Mario Lamar services a select group of ultra-high-net-worth families, with typically $50 million or more in assets. Frequently, he will start a relationship by concentrating on a relatively small mandate, such as $3 million to $5 million. After demonstrating his abilities, he is likely to receive 50% of more of a client's assets to manage. One reward for looking after such a high-powered group is exposure to the expertise of his clients, like private equity financing, hedge funds and real estate owner operators. In the course of attending to their financial needs, Lamar has improved his knowledge of real estate investments in commercial, multifamily and industrial sectors. His overriding theme is capital preservation. So Lamar, whose business is 15% fee-based, takes a conservative approach, focusing on cash flow, and seeks out yield-oriented investments, including master limited partnerships and municipal bonds.

 —Vanessa Drucker

John Handley, 38
Wells Fargo Advisors // Victoria, Texas
$537.1 million in assets

In the small city of Victoria, Texas, population64,000,there's one man whose recipe for success has only three ingredients: do what's best, do your best and stay in the same place. "There's no secret sauce," says John Handley, who works primarily with Fortune 500 firms, handling their equity programs.

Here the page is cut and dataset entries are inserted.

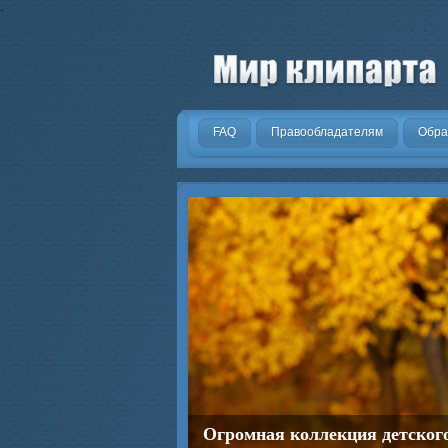
.
FAQ
Правообладателям
Обра
Огромная коллекция детског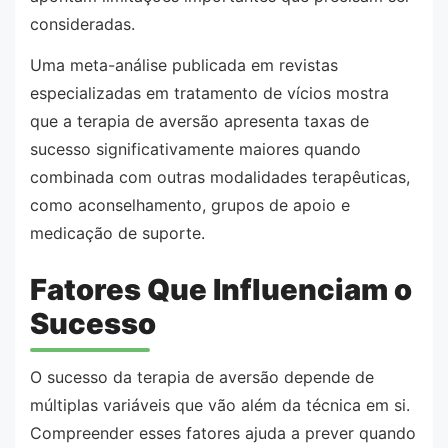
consideradas.
Uma meta-análise publicada em revistas
especializadas em tratamento de vícios mostra
que a terapia de aversão apresenta taxas de
sucesso significativamente maiores quando
combinada com outras modalidades terapêuticas,
como aconselhamento, grupos de apoio e
medicação de suporte.
Fatores Que Influenciam o
Sucesso
O sucesso da terapia de aversão depende de
múltiplas variáveis que vão além da técnica em si.
Compreender esses fatores ajuda a prever quando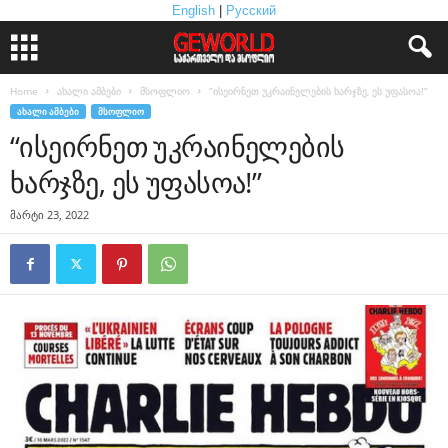
English
|
Русский
Home
ახალი ამბები
მსოფლიო
“ისეირნეთ უკრაინელების ხარჯზე, ეს უფასოა!”
ᲐᲮᲐᲚᲘ ᲐᲛᲑᲔᲑᲘ
ᲛᲡᲝᲤᲚᲘᲝ
“ისეირნეთ უკრაინელების
ხარჯზე, ეს უფასოა!”
მარტი 23, 2022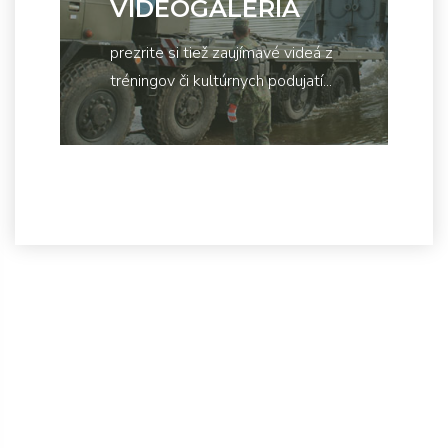
VIDEOGALÉRIA
prezrite si tiež zaujímavé videá z
tréningov či kultúrnych podujatí...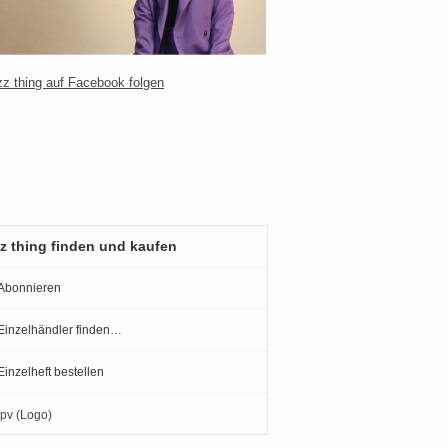
z thing finden und kaufen
Abonnieren
Einzelhändler finden…
Einzelheft bestellen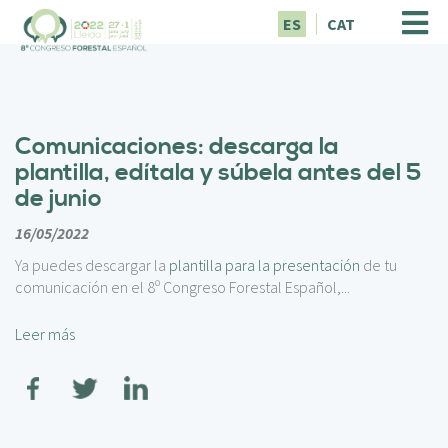
P
ES
CAT
a
s
a
r
a
Comunicaciones: descarga la
l
c
plantilla, edítala y súbela antes del 5
o
de junio
n
t
16/05/2022
e
Ya puedes descargar la
plantilla para la presentación
de tu
n
comunicación en el 8º Congreso Forestal Español,...
i
d
Leer más
o
p
r
i
n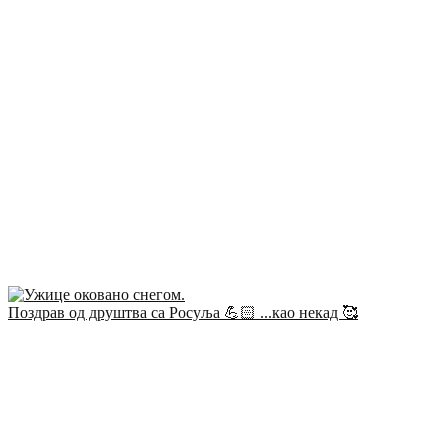
Поздрав од друштва са Росуља 💪🏻 ...као некад 🥰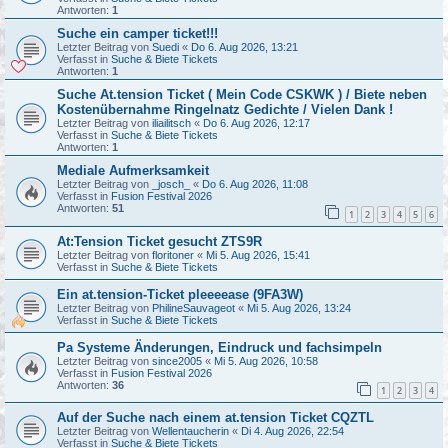
Antworten:
1
Suche ein camper ticket!!!
Letzter Beitrag von
Suedi
«
Do 6. Aug 2026, 13:21
Verfasst in
Suche & Biete Tickets
Antworten:
1
Suche At.tension Ticket ( Mein Code CSKWK ) / Biete neben
Kostenübernahme Ringelnatz Gedichte / Vielen Dank !
Letzter Beitrag von
iliailitsch
«
Do 6. Aug 2026, 12:17
Verfasst in
Suche & Biete Tickets
Antworten:
1
Mediale Aufmerksamkeit
Letzter Beitrag von
_josch_
«
Do 6. Aug 2026, 11:08
Verfasst in
Fusion Festival 2026
Antworten:
51
1
2
3
4
5
6
At:Tension Ticket gesucht ZTS9R
Letzter Beitrag von
floritoner
«
Mi 5. Aug 2026, 15:41
Verfasst in
Suche & Biete Tickets
Ein at.tension-Ticket pleeeease (9FA3W)
Letzter Beitrag von
PhilineSauvageot
«
Mi 5. Aug 2026, 13:24
Verfasst in
Suche & Biete Tickets
Pa Systeme Änderungen, Eindruck und fachsimpeln
Letzter Beitrag von
since2005
«
Mi 5. Aug 2026, 10:58
Verfasst in
Fusion Festival 2026
Antworten:
36
1
2
3
4
Auf der Suche nach einem at.tension Ticket CQZTL
Letzter Beitrag von
Wellentaucherin
«
Di 4. Aug 2026, 22:54
Verfasst in
Suche & Biete Tickets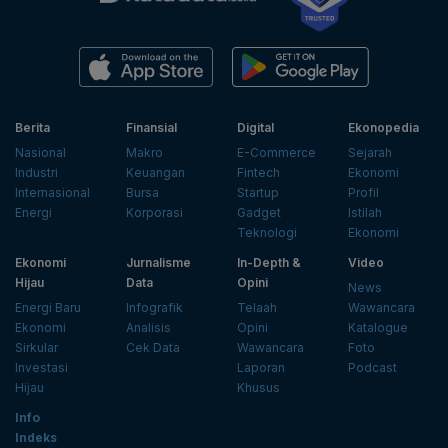
Berita
Finansial
Digital
Ekonopedia
Nasional
Makro
E-Commerce
Sejarah
Industri
Keuangan
Fintech
Ekonomi
Internasional
Bursa
Startup
Profil
Energi
Korporasi
Gadget
Istilah
Teknologi
Ekonomi
Ekonomi
Jurnalisme
In-Depth &
Video
Hijau
Data
Opini
News
Energi Baru
Infografik
Telaah
Wawancara
Ekonomi
Analisis
Opini
Katalogue
Sirkular
Cek Data
Wawancara
Foto
Investasi
Laporan
Podcast
Hijau
Khusus
Info
Indeks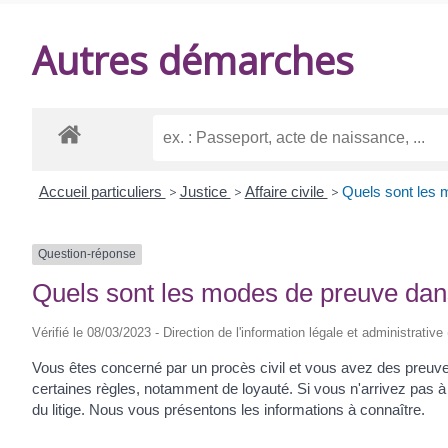
DE
Autres démarches
BALANZAC
Accueil particuliers
>
Justice
>
Affaire civile
>
Quels sont les 
Question-réponse
Quels sont les modes de preuve dans
Vérifié le 08/03/2023 - Direction de l'information légale et administrative
Vous êtes concerné par un procès civil et vous avez des preuve
certaines règles, notamment de loyauté. Si vous n'arrivez pas à 
du litige. Nous vous présentons les informations à connaître.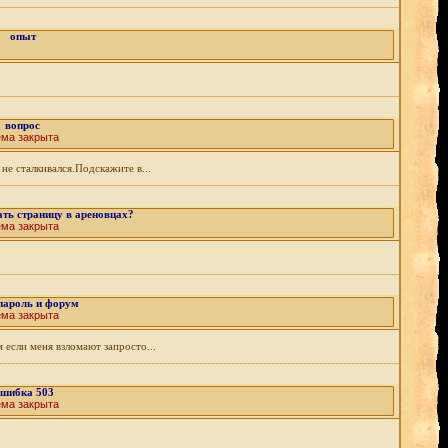
опыт
вопрос
ема закрыта
не сталкивался.Подскажите в...
ать страницу в ареновцах?
ема закрыта
пароль и форум
ема закрыта
 если меня взломают запросто...
шибка 503
ема закрыта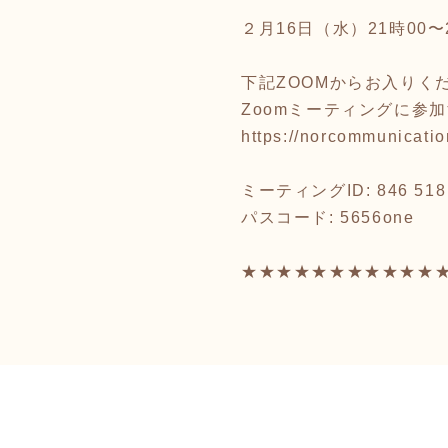
２月16日（水）21時00
下記ZOOMからお入りく
Zoomミーティングに参
https://norcommunic
ミーティングID: 846 518
パスコード: 5656one
★★★★★★★★★★★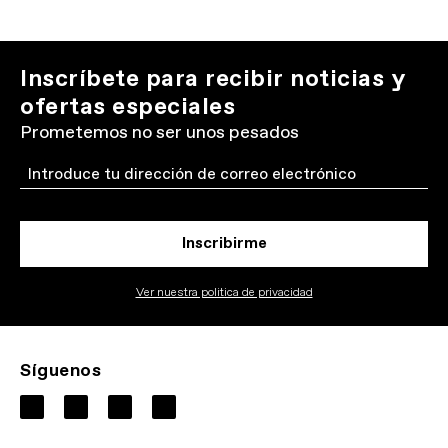
Inscríbete para recibir noticias y
ofertas especiales
Prometemos no ser unos pesados
Email
Inscribirme
Ver nuestra politica de privacidad
Síguenos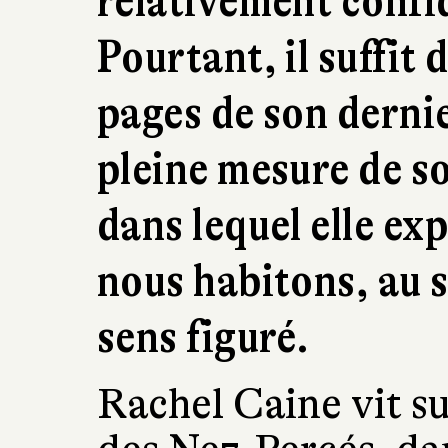
relativement confi
Pourtant, il suffit 
pages de son dernie
pleine mesure de s
dans lequel elle exp
nous habitons, au 
sens figuré.
Rachel Caine vit su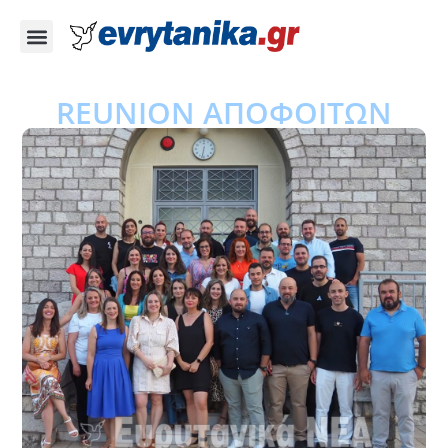
REUNION ΑΠΟΦΟΙΤΩΝ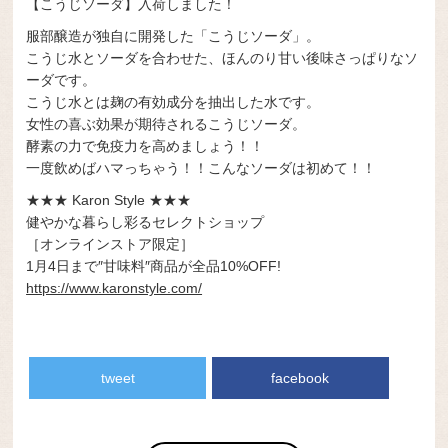
【こうじソーダ】入荷しました！
服部醸造が独自に開発した「こうじソーダ」。
こうじ水とソーダを合わせた、ほんのり甘い後味さっぱりなソ
ーダです。
こうじ水とは麹の有効成分を抽出した水です。
女性の喜ぶ効果が期待されるこうじソーダ。
酵素の力で免疫力を高めましょう！！
一度飲めばハマっちゃう！！こんなソーダは初めて！！
★★★ Karon Style ★★★
健やかな暮らし彩るセレクトショップ
［オンラインストア限定］
1月4日まで″甘味料″商品が全品10%OFF!
https://www.karonstyle.com/
tweet
facebook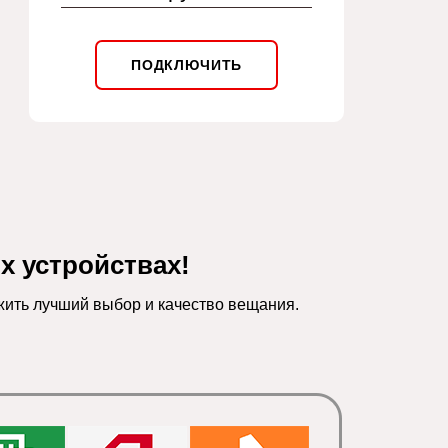
ПОДКЛЮЧИТЬ
 устройствах!
ить лучший выбор и качество вещания.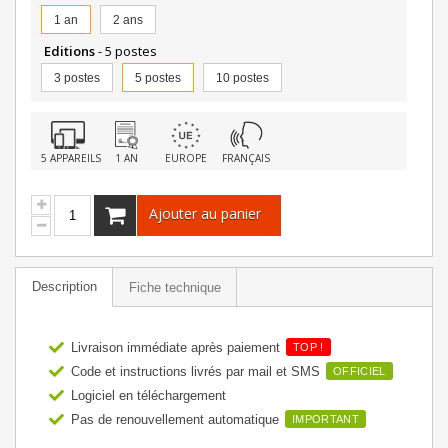
1 an
2 ans
Editions
- 5 postes
3 postes
5 postes
10 postes
5 APPAREILS
1 AN
EUROPE
FRANÇAIS
Ajouter au panier
Description
Fiche technique
Livraison immédiate après paiement
TOP !
Code et instructions livrés par mail et SMS
OFFICIEL
Logiciel en téléchargement
Pas de renouvellement automatique
IMPORTANT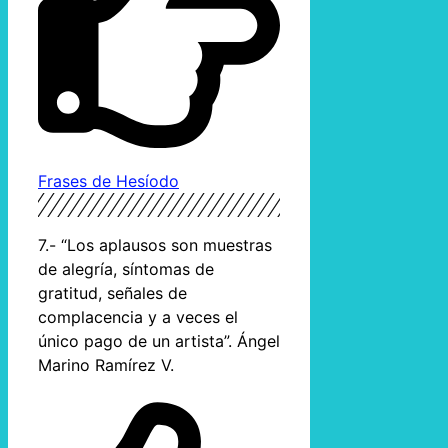
Frases de Hesíodo
7.- “Los aplausos son muestras
de alegría, síntomas de
gratitud, señales de
complacencia y a veces el
único pago de un artista”. Ángel
Marino Ramírez V.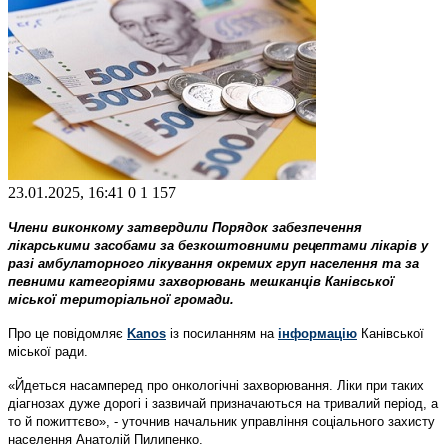
23.01.2025, 16:41
0
1 157
Члени виконкому затвердили Порядок забезпечення
лікарськими засобами за безкоштовними рецептами лікарів у
разі амбулаторного лікування окремих груп населення та за
певними категоріями захворювань мешканців Канівської
міської територіальної громади.
Про це повідомляє
Kanos
із посиланням на
інформацію
Канівської
міської ради.
«Йдеться насамперед про онкологічні захворювання. Ліки при таких
діагнозах дуже дорогі і зазвичай призначаються на тривалий період, а
то й пожиттєво», - уточнив начальник управління соціального захисту
населення Анатолій Пилипенко.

His revenues are up about $1.6 million this year, because he's well known in his community. "I continue to have a good reputation in town. It's just me and there's a sense of continuity." In fact, when he "hit the 10 year mark in the business, instead of me calling people, people were now calling me."

 —Judith Schoolman

Eric Bickler, 36
UBS // White Plains, N.Y.
$530.4 million in assets

Eric Bickler credits his success over to "understanding the client on Day 1 from the profiling." Then comes the implementation phase, in which he builds a portfolio. "We don't do anything very exotic." About 60% of his business is fee-based, and he has two specialties: managing the restricted stock and stock options for corporations and senior executives.

— Elizabeth Wine

Richard Corcoran, 36
Morgan Stanley PWM // Penn.
$526 million in assets

Richard Corcoran has this bit of wisdom for new advisors: "I was taught growing up that you focus on your clients' interests first and foremost every single day. If you deliver than good things will come." So far it has for Corcoran, who started as an investment analyst before joining Morgan Stanley. "I have an awful lot of history with our clients," he says.